6. Aux termes de l'article L. 761-1 du code de justice administrative : " Dans toutes les instances, le juge condamne la partie tenue aux dépens ou, à défaut, la partie perdante, à payer à l'autre partie la somme qu'il détermine, au titre des frais exposés et non compris dans les dépens. Les parties peuvent produire les justificatifs des sommes qu'elles demandent et le juge tient compte de l'équité ou de la situation économique de la partie condamnée. Il peut, même d'office, pour des raisons tirées des mêmes considérations, dire qu'il n'y a pas lieu à cette condamnation. ".

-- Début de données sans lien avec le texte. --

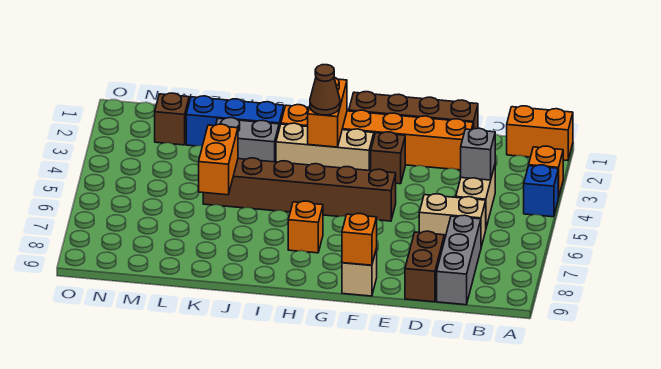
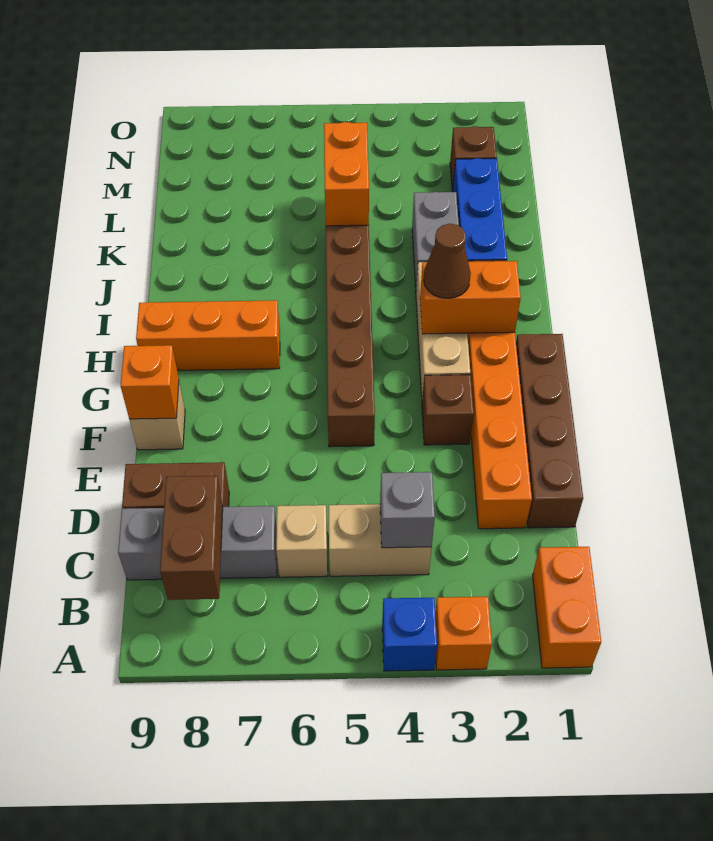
none -> brown brick B8:C8 level 2
tan brick C6:D6 level 1 -> tan brick C6 level 1
orange brick H7 level 1 -> orange brick H7:H9 level 1
orange brick K5:K6 level 2 -> orange brick K5:L5 level 2

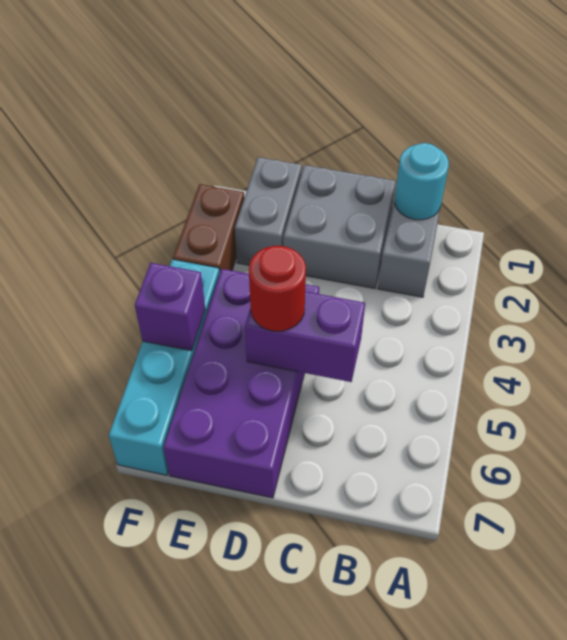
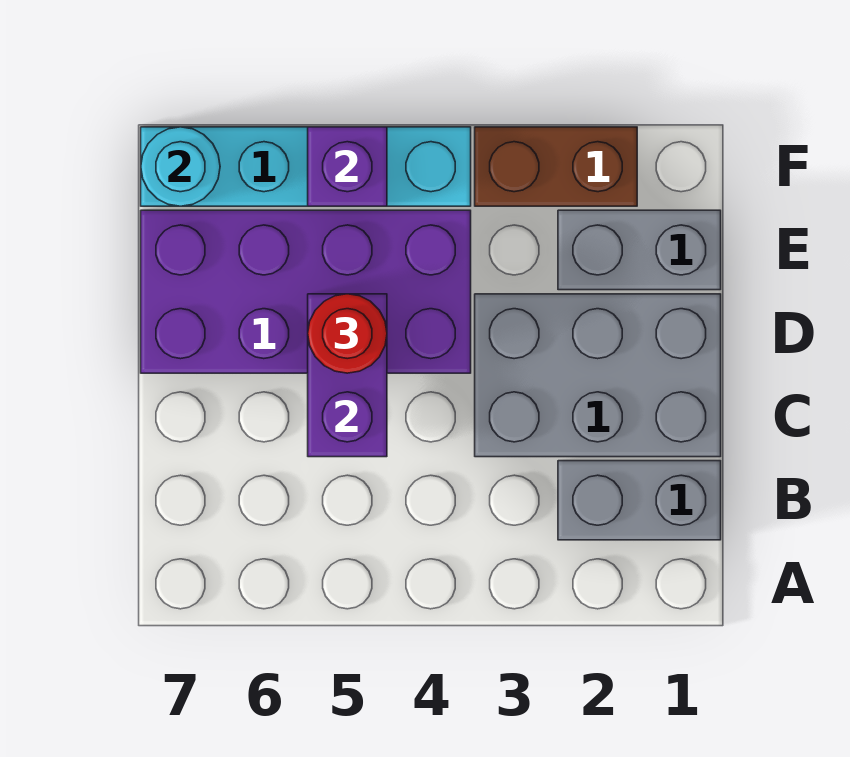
cyan round brick B1 level 2 -> cyan round brick F7 level 2
grey brick C1:D2 level 1 -> grey brick C1:D3 level 1

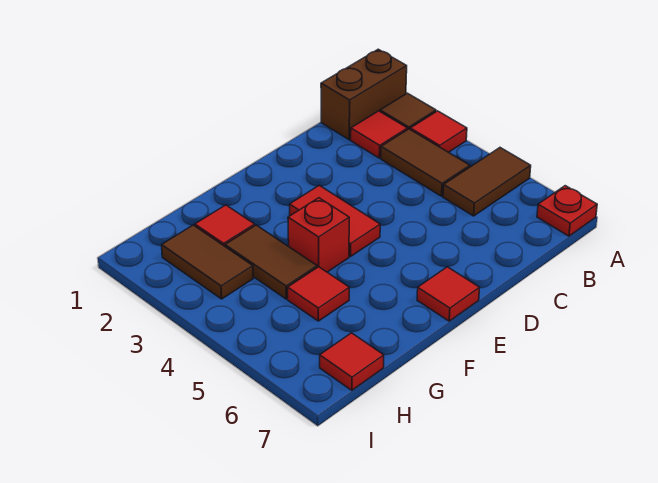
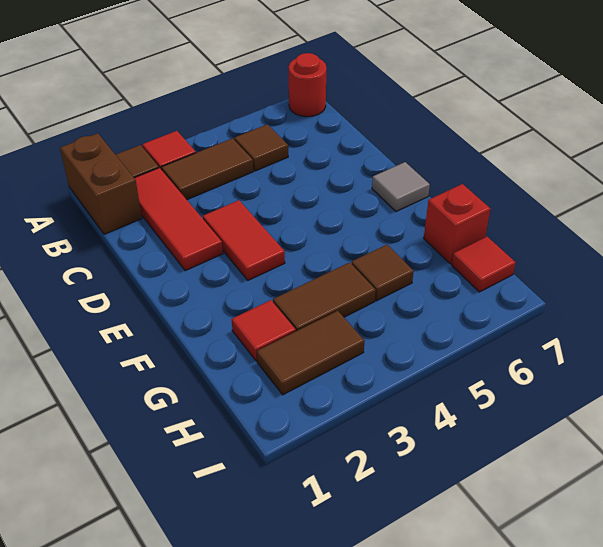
brown tile A5:B5 level 1 -> brown tile B5 level 1
red plate A7 level 1 -> red round brick A7 level 1
red tile B2 level 1 -> red tile B2:D2 level 1
red tile E3:E4 level 1 -> red tile D3:E3 level 1
red tile E7 level 1 -> grey tile E7 level 1
red brick F4 level 1 -> red brick G7 level 1
red tile G5 level 1 -> brown tile G5 level 1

7. Il n'y a pas lieu, dans les circonstances de l'espèce, de faire droit aux conclusions présentées par Mme B sur le fondement des dispositions précitées de l'article L. 761 du code de justice administrative.

DECIDE :

Article 1er : Il n'y a pas lieu de statuer sur les conclusions de la requête de Mme B à fin d'annulation de la décision du 17 mars 2021, à concurrence du dégrèvement de la somme de 7 172 euros prononcé.

Article 2 : Le surplus des conclusions de la requête est rejeté.

Article 3 : Le présent jugement sera notifié à Mme A B et au directeur départemental des finances publiques de l'Hérault.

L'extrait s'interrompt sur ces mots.